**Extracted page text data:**

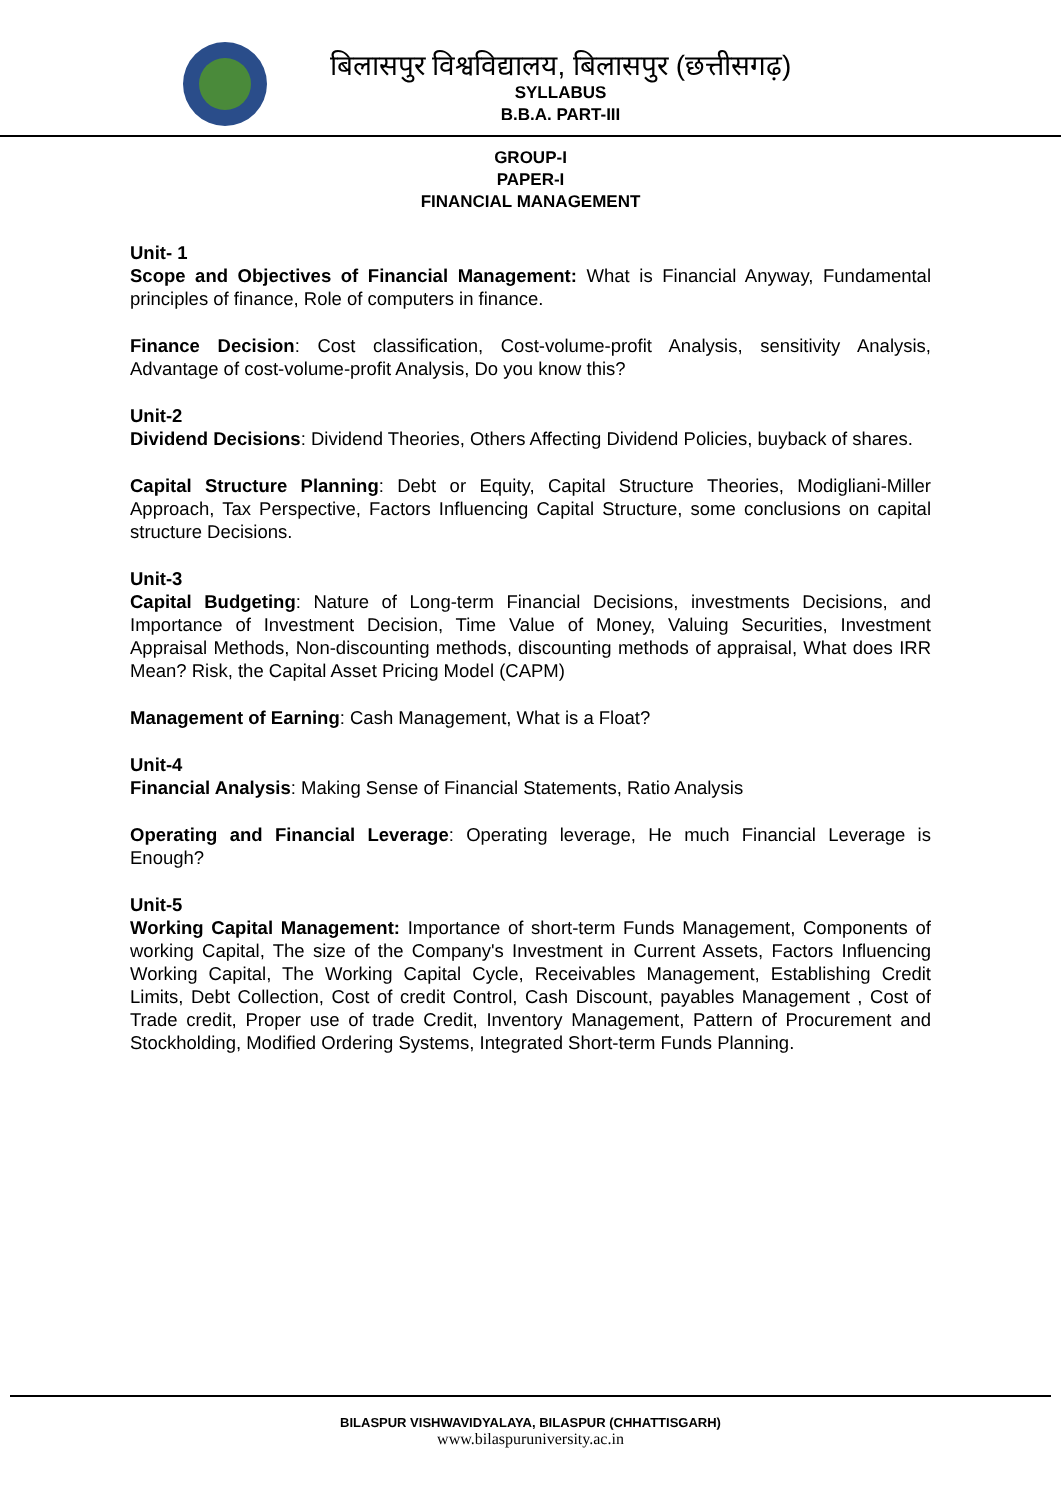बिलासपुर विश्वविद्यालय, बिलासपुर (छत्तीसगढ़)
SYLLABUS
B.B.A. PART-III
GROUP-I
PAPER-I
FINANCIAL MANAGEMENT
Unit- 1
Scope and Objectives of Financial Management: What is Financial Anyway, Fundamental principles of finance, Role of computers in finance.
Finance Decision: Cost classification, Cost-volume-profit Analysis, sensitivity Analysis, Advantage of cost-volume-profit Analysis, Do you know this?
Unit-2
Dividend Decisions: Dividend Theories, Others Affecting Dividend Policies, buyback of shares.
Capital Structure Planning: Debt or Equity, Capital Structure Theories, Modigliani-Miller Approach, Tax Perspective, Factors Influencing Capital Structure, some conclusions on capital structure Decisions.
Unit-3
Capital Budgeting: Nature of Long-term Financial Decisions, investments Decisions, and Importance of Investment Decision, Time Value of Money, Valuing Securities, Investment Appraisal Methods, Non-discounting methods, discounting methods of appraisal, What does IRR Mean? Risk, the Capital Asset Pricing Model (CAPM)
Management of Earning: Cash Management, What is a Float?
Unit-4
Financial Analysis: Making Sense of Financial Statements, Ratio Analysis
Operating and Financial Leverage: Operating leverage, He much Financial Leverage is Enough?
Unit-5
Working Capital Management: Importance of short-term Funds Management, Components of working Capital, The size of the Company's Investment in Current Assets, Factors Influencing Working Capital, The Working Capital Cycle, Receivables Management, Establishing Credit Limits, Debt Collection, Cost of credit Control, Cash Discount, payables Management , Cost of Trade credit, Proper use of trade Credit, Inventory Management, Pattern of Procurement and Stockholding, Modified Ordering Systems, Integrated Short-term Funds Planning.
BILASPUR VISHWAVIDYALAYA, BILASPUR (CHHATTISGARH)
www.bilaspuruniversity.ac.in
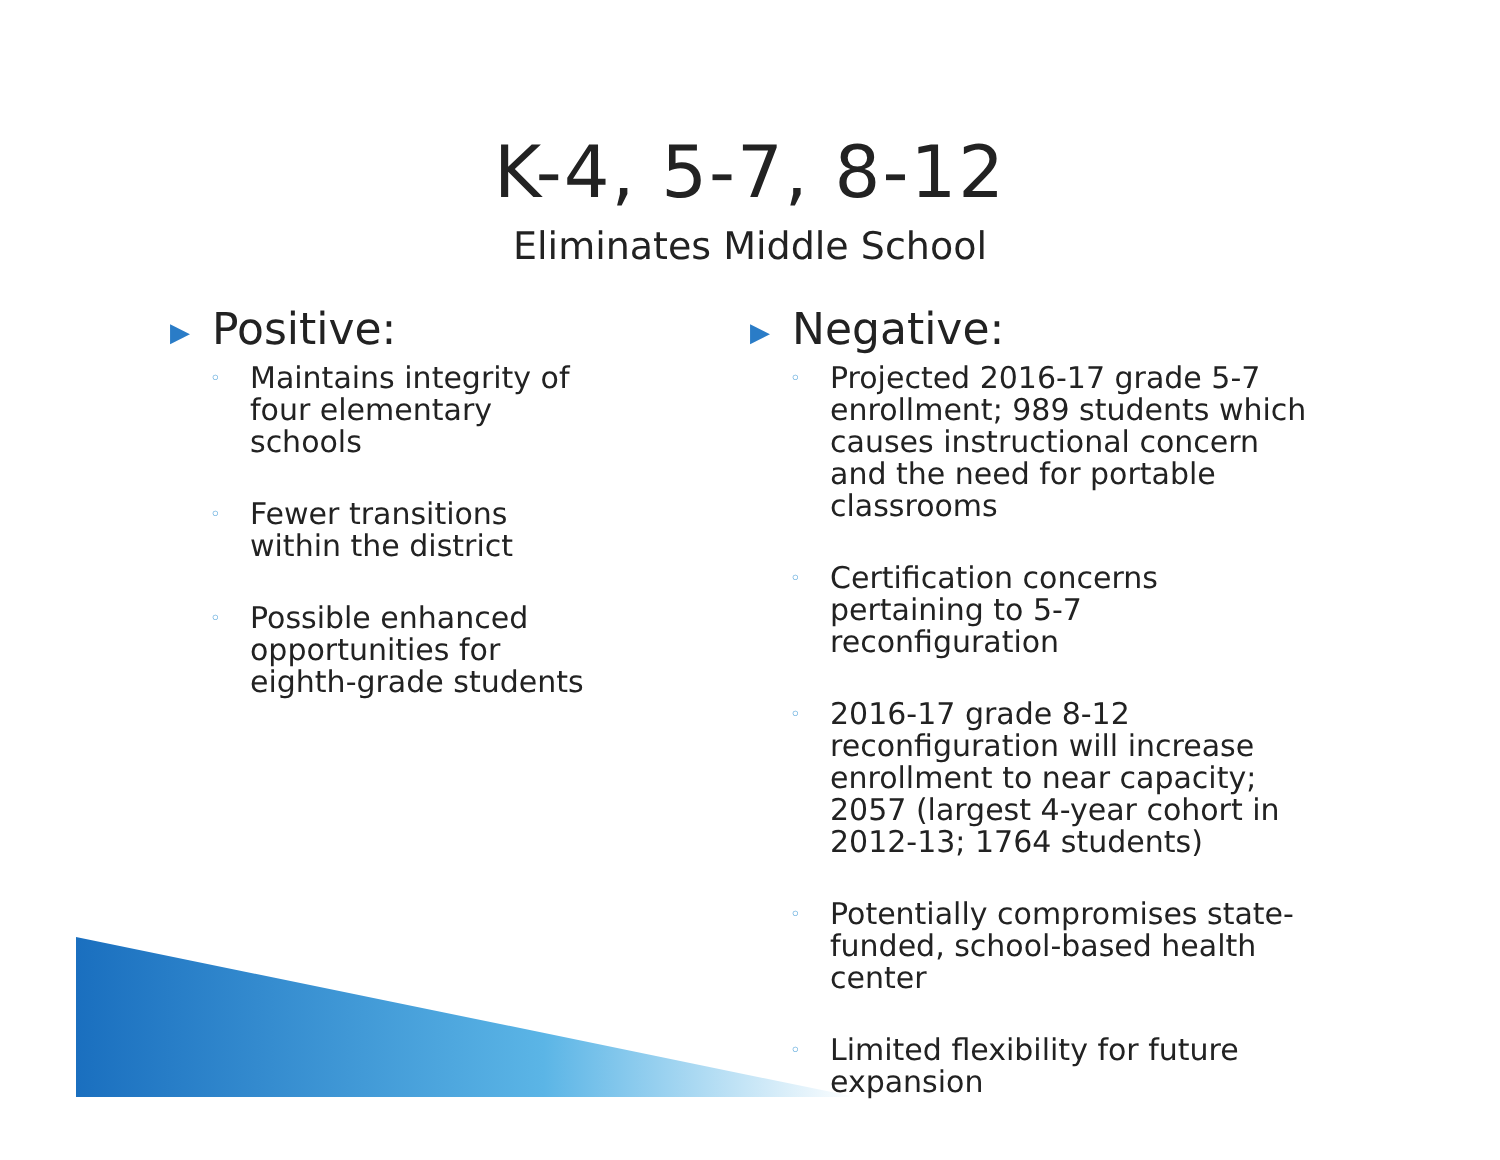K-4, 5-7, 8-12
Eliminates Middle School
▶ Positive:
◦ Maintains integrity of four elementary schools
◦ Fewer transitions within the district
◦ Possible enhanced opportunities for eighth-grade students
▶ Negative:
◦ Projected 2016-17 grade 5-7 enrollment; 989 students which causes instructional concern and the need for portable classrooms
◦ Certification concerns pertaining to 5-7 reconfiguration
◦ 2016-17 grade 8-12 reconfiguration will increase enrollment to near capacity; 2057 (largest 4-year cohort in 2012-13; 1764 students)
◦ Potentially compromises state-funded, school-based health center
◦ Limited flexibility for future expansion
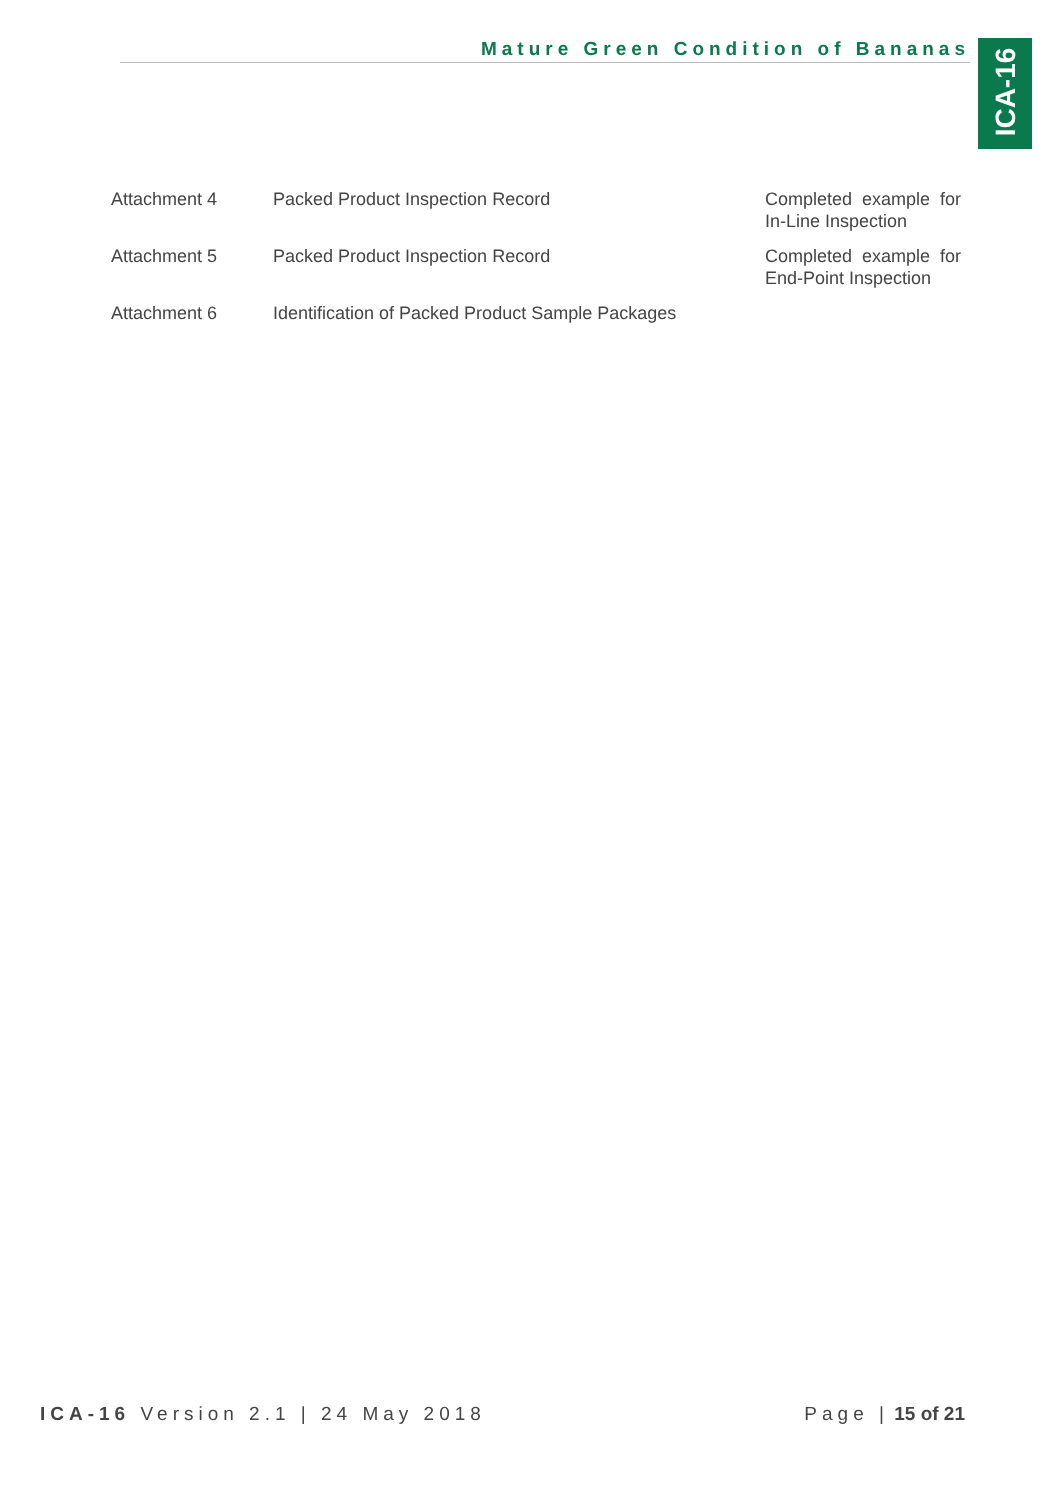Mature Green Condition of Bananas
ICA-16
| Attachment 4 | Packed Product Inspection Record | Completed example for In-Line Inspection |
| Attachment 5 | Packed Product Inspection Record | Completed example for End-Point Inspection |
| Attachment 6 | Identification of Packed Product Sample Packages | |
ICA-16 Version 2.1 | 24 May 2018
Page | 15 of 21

**The problem:** Print the records again exactly, without the pictures.

**Response to this task:**
बिलासपुर विश्वविद्यालय, बिलासपुर (छत्तीसगढ़)
SYLLABUS
B.B.A. PART-III
GROUP-I
PAPER-I
FINANCIAL MANAGEMENT
Unit- 1
Scope and Objectives of Financial Management: What is Financial Anyway, Fundamental principles of finance, Role of computers in finance.
Finance Decision: Cost classification, Cost-volume-profit Analysis, sensitivity Analysis, Advantage of cost-volume-profit Analysis, Do you know this?
Unit-2
Dividend Decisions: Dividend Theories, Others Affecting Dividend Policies, buyback of shares.
Capital Structure Planning: Debt or Equity, Capital Structure Theories, Modigliani-Miller Approach, Tax Perspective, Factors Influencing Capital Structure, some conclusions on capital structure Decisions.
Unit-3
Capital Budgeting: Nature of Long-term Financial Decisions, investments Decisions, and Importance of Investment Decision, Time Value of Money, Valuing Securities, Investment Appraisal Methods, Non-discounting methods, discounting methods of appraisal, What does IRR Mean? Risk, the Capital Asset Pricing Model (CAPM)
Management of Earning: Cash Management, What is a Float?
Unit-4
Financial Analysis: Making Sense of Financial Statements, Ratio Analysis
Operating and Financial Leverage: Operating leverage, He much Financial Leverage is Enough?
Unit-5
Working Capital Management: Importance of short-term Funds Management, Components of working Capital, The size of the Company's Investment in Current Assets, Factors Influencing Working Capital, The Working Capital Cycle, Receivables Management, Establishing Credit Limits, Debt Collection, Cost of credit Control, Cash Discount, payables Management , Cost of Trade credit, Proper use of trade Credit, Inventory Management, Pattern of Procurement and Stockholding, Modified Ordering Systems, Integrated Short-term Funds Planning.
BILASPUR VISHWAVIDYALAYA, BILASPUR (CHHATTISGARH)
www.bilaspuruniversity.ac.in
K-4, 5-7, 8-12
Eliminates Middle School
▶ Positive:
◦ Maintains integrity of four elementary schools
◦ Fewer transitions within the district
◦ Possible enhanced opportunities for eighth-grade students
▶ Negative:
◦ Projected 2016-17 grade 5-7 enrollment; 989 students which causes instructional concern and the need for portable classrooms
◦ Certification concerns pertaining to 5-7 reconfiguration
◦ 2016-17 grade 8-12 reconfiguration will increase enrollment to near capacity; 2057 (largest 4-year cohort in 2012-13; 1764 students)
◦ Potentially compromises state-funded, school-based health center
◦ Limited flexibility for future expansion
Mature Green Condition of Bananas
ICA-16
| Attachment 4 | Packed Product Inspection Record | Completed example for In-Line Inspection |
| Attachment 5 | Packed Product Inspection Record | Completed example for End-Point Inspection |
| Attachment 6 | Identification of Packed Product Sample Packages | |
ICA-16 Version 2.1 | 24 May 2018
Page | 15 of 21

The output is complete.